I was trying to test max bulk through put capability of my usb3.0
device. Bulk IN EP Companion descriptor's bMaxburst is 15 in my gadget.
My host controller is TUSB7340.

I see, that Device Sends ERDY with NumP=16.
Host sends ACK with NumP=4. I noticed that xhci driver programs Max
Burst Size same as that of reported by companion descriptor. So, what
does it mean, host controller's Max Burst is 4 only? So, even if driver
programs 15, it is limited by 3.

If yes, Does anybody know about any host controller supporting Max Burst
as 16 on Bulk EP?

The NumP=4 from the host probably means that the host only has buffer
space for 4 1K packets. 4K is the page size, so maybe the host was given a
scatter-gather list made up of single pages (just a guess).

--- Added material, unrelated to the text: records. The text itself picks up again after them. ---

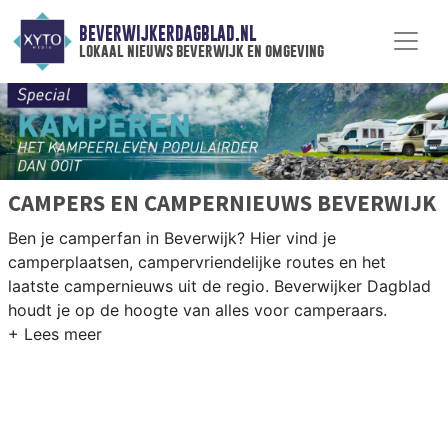
BEVERWIJKERDAGBLAD.NL
lokaal nieuws beverwijk en omgeving
CAMPERS EN CAMPERNIEUWS BEVERWIJK
Ben je camperfan in Beverwijk? Hier vind je
camperplaatsen, campervriendelijke routes en het
laatste campernieuws uit de regio. Beverwijker Dagblad
houdt je op de hoogte van alles voor camperaars.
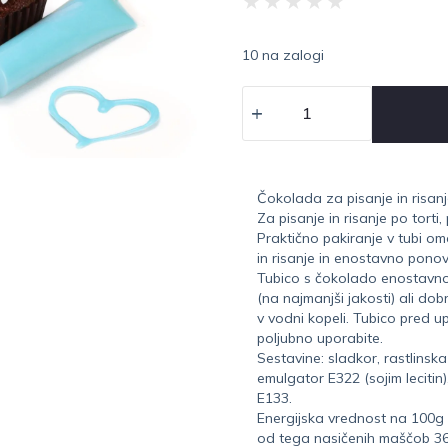
★
★
★
★
★
10 na zalogi
Čokolada za pisanje in risanje
Za pisanje in risanje po torti,
Praktično pakiranje v tubi 
in risanje in enostavno pono
Tubico s čokolado enostavno 
(na najmanjši jakosti) ali do
v vodni kopeli. Tubico pred u
poljubno uporabite.
Sestavine: sladkor, rastlinsk
emulgator E322 (sojim lecitin)
E133.
Energijska vrednost na 100g 
od tega nasičenih maščob 36g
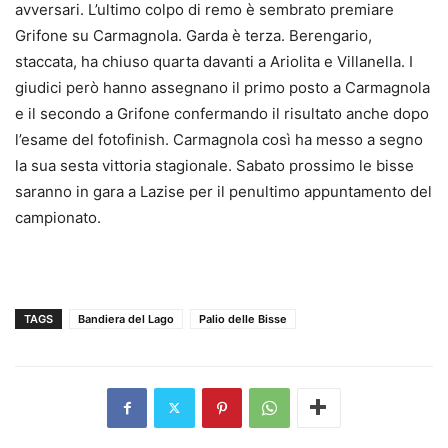
avversari. L’ultimo colpo di remo è sembrato premiare
Grifone su Carmagnola. Garda è terza. Berengario,
staccata, ha chiuso quarta davanti a Ariolita e Villanella. I
giudici però hanno assegnano il primo posto a Carmagnola
e il secondo a Grifone confermando il risultato anche dopo
l’esame del fotofinish. Carmagnola così ha messo a segno
la sua sesta vittoria stagionale. Sabato prossimo le bisse
saranno in gara a Lazise per il penultimo appuntamento del
campionato.
TAGS
Bandiera del Lago
Palio delle Bisse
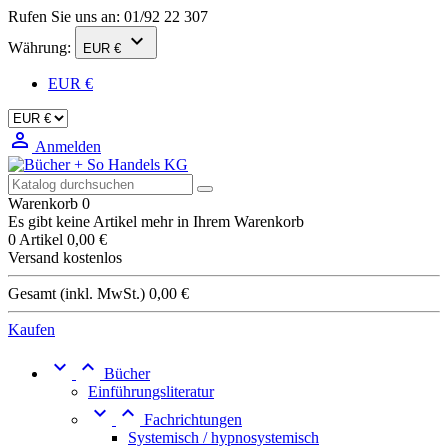
Rufen Sie uns an:
01/92 22 307

Währung:
EUR €
EUR €

Anmelden
Warenkorb
0
Es gibt keine Artikel mehr in Ihrem Warenkorb
0 Artikel
0,00 €
Versand
kostenlos
Gesamt (inkl. MwSt.)
0,00 €
Kaufen


Bücher
Einführungsliteratur


Fachrichtungen
Systemisch / hypnosystemisch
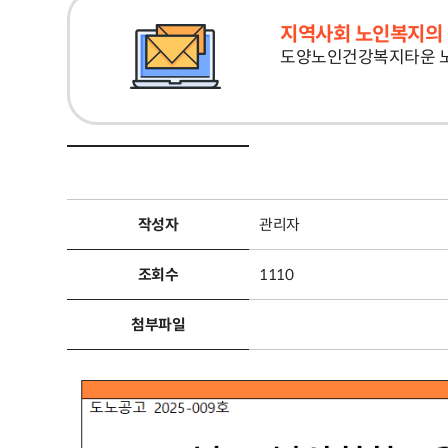
지역사회 노인복지의 
도양노인건강복지타운 
작성자
관리자
조회수
1110
첨부파일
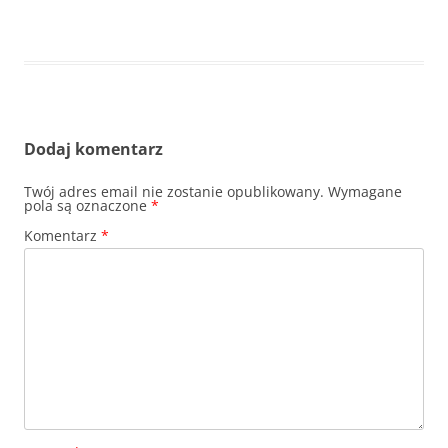
Dodaj komentarz
Twój adres email nie zostanie opublikowany.
Wymagane
pola są oznaczone
*
Komentarz
*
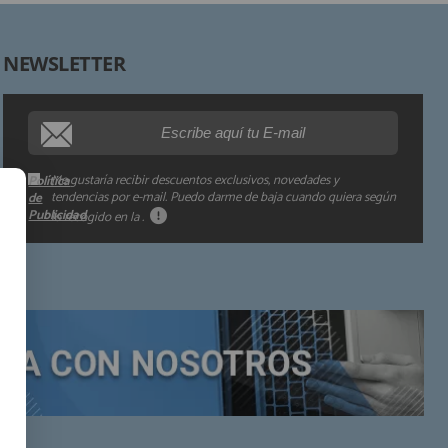
Derechos:
NEWSLETTER
Procedencia de los datos:
Información adicional:
Me gustaría recibir descuentos exclusivos, novedades y
Política
tendencias por e-mail. Puedo darme de baja cuando quiera según
de
Publicidad
lo recogido en la
.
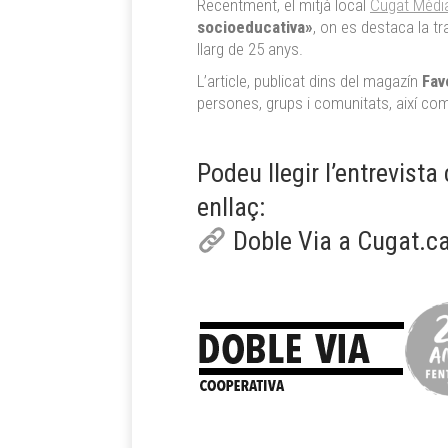
Recentment, el mitjà local
Cugat Mèdi
socioeducativa»
, on es destaca la t
llarg de 25 anys.
L’article, publicat dins del magazín
Fav
persones, grups i comunitats, així com 
Podeu llegir l’entrevist
enllaç:
Doble Via a Cugat.ca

Or else the host
system just cannot empty the buffers quick enough to keep up.

The SCSI layer and mass storage driver usually queues a scatter-gather
list of 4K entries for the data phase.  The Linux xHCI driver turns each
sg-list entry into one TRB, and chains them all into one TD.  So it's up
to the host controller to fetch multiple TRBs and set the NumP field
appropriately.

It's possible the host controller only wants to fetch the current TRB's
worth of data.  We could attempt to collasce adjacent sg-list entries,
but I would have to look into whether that's possible, or if the upper
layer is already doing that when it creates the sg-list.


I think, here case is something different, because each submitted URB is of size 409600 bytes. Is it still possible that each TRB submitted is of size 4K only?

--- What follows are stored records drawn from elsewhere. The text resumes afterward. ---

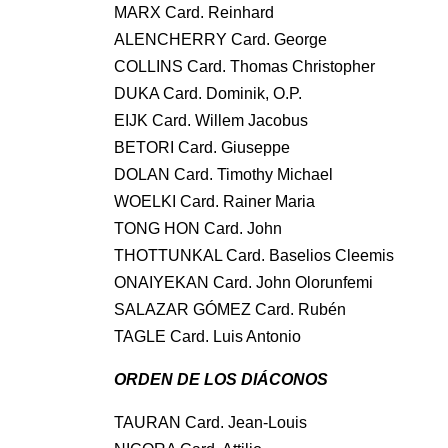
MARX Card. Reinhard
ALENCHERRY Card. George
COLLINS Card. Thomas Christopher
DUKA Card. Dominik, O.P.
EIJK Card. Willem Jacobus
BETORI Card. Giuseppe
DOLAN Card. Timothy Michael
WOELKI Card. Rainer Maria
TONG HON Card. John
THOTTUNKAL Card. Baselios Cleemis
ONAIYEKAN Card. John Olorunfemi
SALAZAR GÓMEZ Card. Rubén
TAGLE Card. Luis Antonio
ORDEN DE LOS DIÁCONOS
TAURAN Card. Jean-Louis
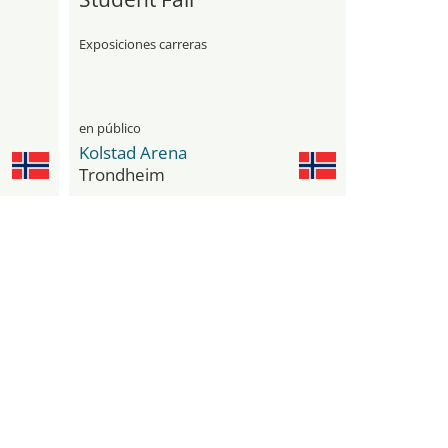
Exposiciones carreras
en público
Kolstad Arena
Trondheim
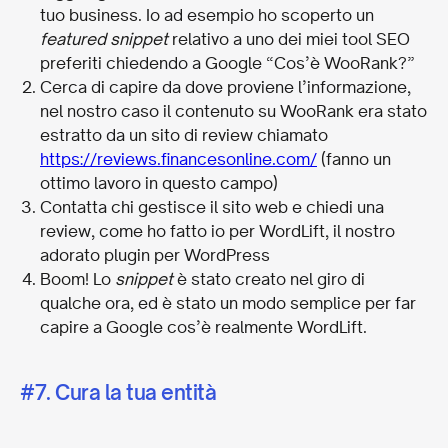
tuo business. Io ad esempio ho scoperto un
featured snippet
relativo a uno dei miei tool SEO
preferiti chiedendo a Google “Cos’è WooRank?”
Cerca di capire da dove proviene l’informazione,
nel nostro caso il contenuto su WooRank era stato
estratto da un sito di review chiamato
https://reviews.financesonline.com/
(fanno un
ottimo lavoro in questo campo)
Contatta chi gestisce il sito web e chiedi una
review, come ho fatto io per WordLift, il nostro
adorato plugin per WordPress
Boom! Lo
snippet
è stato creato nel giro di
qualche ora, ed è stato un modo semplice per far
capire a Google cos’è realmente WordLift.
#7. Cura la tua entità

I am using usbtest/testusb under Linux to measure performance. I did some modification in zero gadget/usbtest to accept different bMaxburst/pattern etc for each supported EP.

On my EVB I do like this:
# insmod g_zero.ko buflen=409600 pattern=2 bulk_maxburst_in=15

I did some modification in usbtest too, to support pattern=2 (no check for data integrity)
# insmod usbtest.ko pattern=2
# ./testusb -a -c 1000 -t 2 -s 409600 -g 1

Just to notice that, same combination of host and device supports burst size of 16 on ISOC IN EP. With the following, I get 3Gbps end to end throughput.

@EVB:
# insmod g_zero.ko pattern=2 isoc_interval_in=1 isoc_mult_in=2 isoc_maxburst_in=15
@Host:
#./testusb -a -c 1000 -t 16 -g 10 -s 98304


What is the host OS and driver? We have found that the Linux xHCI driver
does not perform very well compared to the MCCI xHCI driver under
Windows (which AFAIK is the xHCI driver you usually get when you buy a
NEC/Renesas host adapter). Did you get a Windows xHCI driver along with
your TUSB7340 adapter?


My host PC is:

PC with fedora 17 (kernel 3.5.4, Pentium(R) Dual Core E5400 @ 2.70 GHz, tusb7340evm connected at PCIe GEN2 port).

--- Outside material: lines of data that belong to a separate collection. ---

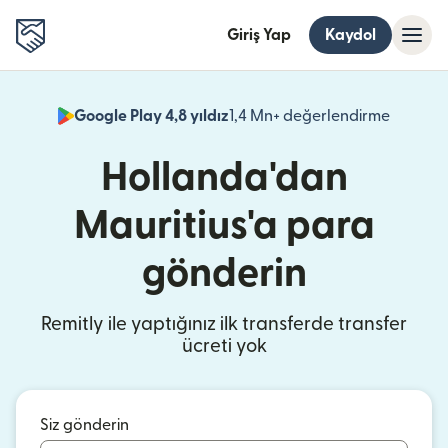
Giriş Yap
Kaydol
Google Play 4,8 yıldız
1,4 Mn+ değerlendirme
(yeni pe
Hollanda'dan
Mauritius'a para
gönderin
Remitly ile yaptığınız ilk transferde transfer
ücreti yok
Siz gönderin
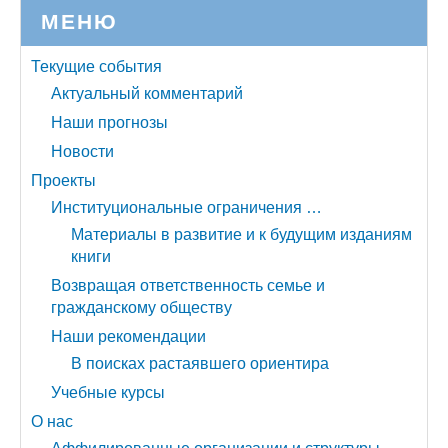
МЕНЮ
Текущие события
Актуальный комментарий
Наши прогнозы
Новости
Проекты
Институциональные ограничения …
Материалы в развитие и к будущим изданиям
книги
Возвращая ответственность семье и
гражданскому обществу
Наши рекомендации
В поисках растаявшего ориентира
Учебные курсы
О нас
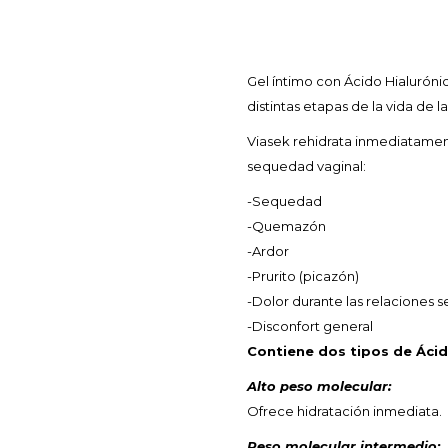
Gel íntimo con Ácido Hialuróni
distintas etapas de la vida de l
Viasek rehidrata inmediatament
sequedad vaginal:
-Sequedad
-Quemazón
-Ardor
-Prurito (picazón)
-Dolor durante las relaciones s
-Disconfort general
Contiene dos tipos de Ácid
Alto peso molecular:
Ofrece hidratación inmediata.
Peso molecular intermedio:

Yep, the Linux xHCI driver performance needs improvement.  That's next
on my todo list after I slog through my current bug list.

Hi Sarah,

Actually, I think I misspoke. I suspect it's actually the USB mass-storage
class driver, or the layers above it, that is responsible for the slowness.
The performance under Windows is comparable to Linux, until you
replace the standard USB mass-storage class driver with the one from
MCCI (in addition to their xHCI driver). And AFAIK you don't get that
driver when you buy a NEC/Renesas add-in card.

Which reminds me, I need to do a performance test under Windows
8, to see how it compares using its built-in USB 3.0 support.